SELECTED EXTRACT:
· · ·

So, like this is crazy to me, like I am bothered by this because I think I dated someone I don't know if he, I don't know if he, probably whatever, if he caught up, but this was back in the day, yeah. And so his issue was he would just pop up, yeah, pop up at the job, pop up at the crib. And at the time I was just like just getting divorced and I didn't want all these entanglements and entrapments of all these things.

Speaker 3:

You know what I mean. I'm honest. I'm honest. I'm like, listen, this is not where I am. Yeah, because I think you should be honest and tell people where you are in your dating situation and not let them have to guess. Just be fucking honest. Dude was just like so my so going full circle. My problem with this is technology is creating a fucking mess that's gonna lead to murder. Yeah, bitch, I know you was cheating your appetite. I said you was at that bitch house. Oh my God, I can only imagine it's gonna happen here in Atlanta y'all. So get ready. Yeah, I don't know. I'm really concerned about, like, how all this takes place and the fact that we all can be insecure, but not that goddamn insecure.

Speaker 3:

Yeah, I'm gonna put it. That's a different level of insecurity. Okay, I got it. What's the one thing that?

Speaker 1:

would go in. Yeah, I got one more video because then I want to get about an hour of tape, so we'll go for 10 more minutes. Let me play it Experimental. I'm playing it on a different computer. I hope there's no oh my god 33%, little bit.

Speaker 2:

Third, a man between the ages of 18 and 29 are not only single, but they're not actively looking for a partner. So I've got a question for the men to my comments are filled with guys saying we're done, we don't, we're not looking, we like our peace. I need some more talk from you guys. Tell me why you're done.

Speaker 5:

I'm seeing more and more of these videos and honestly, it makes me sad, because guys have told women why. We've made it very clear why we're walking away and we're walking away in droves and it's only gonna get worse because you're not hearing why we're walking away. It's very simple. Don't read between the lines. Hear these words. There is absolutely no benefit anymore to being in a relationship with a woman. For a man, none, zero, zilch, especially when you consider the risk compared to any potential reward. Roughly 55% of marriages ended divorce and the guy loses everything. Added to it all the relationships where they weren't married and the guy lost access to his kids and had to pay mountains of child support and so on. When you really look at it, there's less than a one in four chance of having a successful relationship. Would you risk everything you have? Would you risk your children and having access to them, knowing you only had a 25% chance of success? I doubt it.

Speaker 5:

Add to it the expectations that today's women have are beyond absurd. We all joke about the sixes, but the reality is that is most women's expectation. You expect men to give and offer nothing in return. I'm not saying any of this to be mean, but I am being blunt in hopes you'll hear it, because we've said it over and over again and yet you're still asking us why are you walking away? That, in a nutshell, is the crux of the problem. You ask us, but you don't want to hear the response. And if you hear it, you don't want to accept it.

· · ·

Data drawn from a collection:
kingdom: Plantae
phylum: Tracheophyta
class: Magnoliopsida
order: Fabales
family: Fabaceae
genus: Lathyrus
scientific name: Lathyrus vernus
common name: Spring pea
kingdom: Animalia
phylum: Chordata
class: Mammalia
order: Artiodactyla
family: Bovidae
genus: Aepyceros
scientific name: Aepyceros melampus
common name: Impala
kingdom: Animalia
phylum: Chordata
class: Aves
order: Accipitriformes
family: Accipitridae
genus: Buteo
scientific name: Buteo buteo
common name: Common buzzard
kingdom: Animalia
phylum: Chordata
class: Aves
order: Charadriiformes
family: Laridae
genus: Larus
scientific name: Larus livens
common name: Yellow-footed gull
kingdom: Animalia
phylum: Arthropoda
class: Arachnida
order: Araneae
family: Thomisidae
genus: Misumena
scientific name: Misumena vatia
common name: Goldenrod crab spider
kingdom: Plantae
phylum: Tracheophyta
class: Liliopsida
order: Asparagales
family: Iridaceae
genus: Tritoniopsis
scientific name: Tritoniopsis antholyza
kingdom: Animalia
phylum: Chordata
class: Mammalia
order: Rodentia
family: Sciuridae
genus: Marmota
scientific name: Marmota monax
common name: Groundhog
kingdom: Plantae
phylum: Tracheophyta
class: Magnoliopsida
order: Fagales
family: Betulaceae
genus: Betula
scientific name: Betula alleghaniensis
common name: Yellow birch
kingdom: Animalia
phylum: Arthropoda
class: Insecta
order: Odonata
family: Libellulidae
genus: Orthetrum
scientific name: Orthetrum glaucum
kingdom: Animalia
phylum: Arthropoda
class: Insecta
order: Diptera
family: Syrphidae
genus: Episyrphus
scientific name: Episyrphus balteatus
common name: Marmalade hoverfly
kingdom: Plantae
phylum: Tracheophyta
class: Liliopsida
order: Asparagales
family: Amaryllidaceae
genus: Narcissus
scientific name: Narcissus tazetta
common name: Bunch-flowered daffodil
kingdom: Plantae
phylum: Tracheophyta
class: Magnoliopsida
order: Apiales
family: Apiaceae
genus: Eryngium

· · ·

TASK INSTRUCTIONS:
Set down the part of the dating conversation starting with "Third, a man" and going on through "why you're done.", word for word.

SOLUTION:
Third, a man between the ages of 18 and 29 are not only single, but they're not actively looking for a partner. So I've got a question for the men to my comments are filled with guys saying we're done, we don't, we're not looking, we like our peace. I need some more talk from you guys. Tell me why you're done.